Solved – residual vs. QQ-plot in multiple regression

multiple regressionpredictive-modelsqq-plotresiduals

I'm working on a Kaggle multiple regression tutorial competition and inspecting plots of my residuals. I followed a suggestion and log transformed several independent variables and the dependent variable. These are the plots I got after fitting a Ridge regression model (sample size is 1500):

enter image description here

enter image description here

I'm trying to determine how to interpret these plots, and to better understand which is useful for which purposes. I believe that the first two plots illustrate that the regression assumptions of linearity, additivity, and homoscedasticity are not violated, although at lower prices my model tends to underestimate. I think that the pattern in the QQ-plot shows a distribution more heavily tailed than normal, so the variance is higher than expected for a normal distribution, and so the normality of error assumption is violated. Is this a correct assessment? And if my goal is prediction rather than inference, should I be concerned with this QQ-plot? I also did not divide the residuals by their standard deviation because I could not find enough information about when this step is necessary.

Best Answer

Yes. To me, your top plots look pretty good. Your qq-plot shows clear non-normality / fat tails. The histogram / density plot looks pretty symmetrical, it's just that you have 'too many' residuals that are too far from the predicted line. This means the kurtosis is too large, not that the residual variance is. The variance is a parameter of a normal distribution to be fitted, so it cannot be too large.

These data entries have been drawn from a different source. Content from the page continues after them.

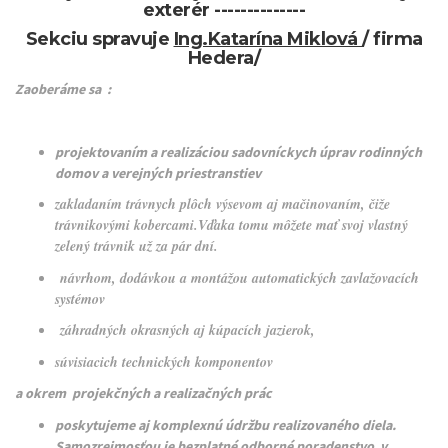
exterér --------------
Sekciu spravuje
Ing.Katarína Miklová
/ firma
Hedera/
Zaoberáme sa :
projektovaním a realizáciou sadovníckych úprav rodinných
domov a verejných priestranstiev
zakladaním trávnych plôch výsevom aj mačinovaním, čiže
trávnikovými kobercami.
Vďaka tomu môžete mať svoj vlastný
zelený trávnik už za pár dní.
návrhom, dodávkou a montážou automatických zavlažovacích
systémov
záhradných okrasných aj kúpacích jazierok,
súvisiacich technických komponentov
a okrem projekčných a realizačných prác
poskytujeme aj komplexnú údržbu realizovaného diela.
Samozrejmosťou je bezplatné odborné poradenstvo v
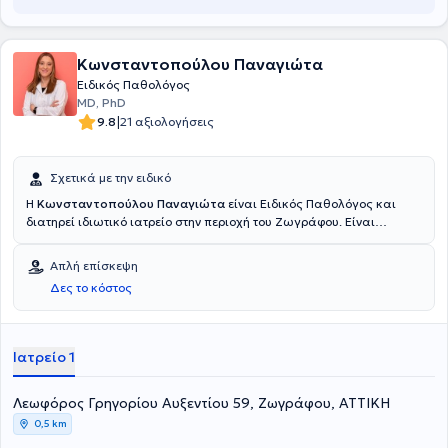
Κωνσταντοπούλου Παναγιώτα
Ειδικός Παθολόγος
MD, PhD
|
9.8
21 αξιολογήσεις
Σχετικά με την ειδικό
Η
Κωνσταντοπούλου Παναγιώτα
είναι Ειδικός Παθολόγος και
διατηρεί ιδιωτικό ιατρείο στην περιοχή του Ζωγράφου. Είναι
Διδάκτωρ του Εθνικού και Καποδιστριακού Πανεπιστημίου Αθηνών
και εξειδικεύεται στη Διαβητολογία, δίνοντας ιδιαίτερη έμφαση
Απλή επίσκεψη
στην αντιμετώπιση διαβητικών περιστατικών. Στο ιατρείο της
Δες το κόστος
παρέχεται πλήρης διαγνωστική - θεραπευτική προσέγγιση και
παρακολούθηση για κάθε είδους προβλήματος, που εμπίπτει στο
αντικείμενο της παθολογίας για οξείες και χρόνιες παθήσεις.
Τέλος, η γιατρός είναι μέλος της Ελληνικής Διαβητολογικής
Ιατρείο 1
Εταιρείας.
Λεωφόρος Γρηγορίου Αυξεντίου 59, Ζωγράφου, ΑΤΤΙΚΗ
0,5 km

The effect of non-normality is somewhat complex. When you want to make inferences, it can mean your p-values are wrong, but you appear to have a good amount of data, so the central limit theorem may kick in enough that it doesn't matter. If you only care about predicted means, it shouldn't have much impact. But I suspect it is likely you will want to know something about the prediction intervals as well as the means. Standard prediction intervals are based much more closely on the idea that the conditional distribution is normal than the confidence intervals. For example, the central limit theorem cannot save your prediction intervals no matter how much data you have. You might see if there is a suitable fat-tailed distribution (e.g., a low df t-distribution) that is a good fit for your residuals that you could use for forming prediction intervals.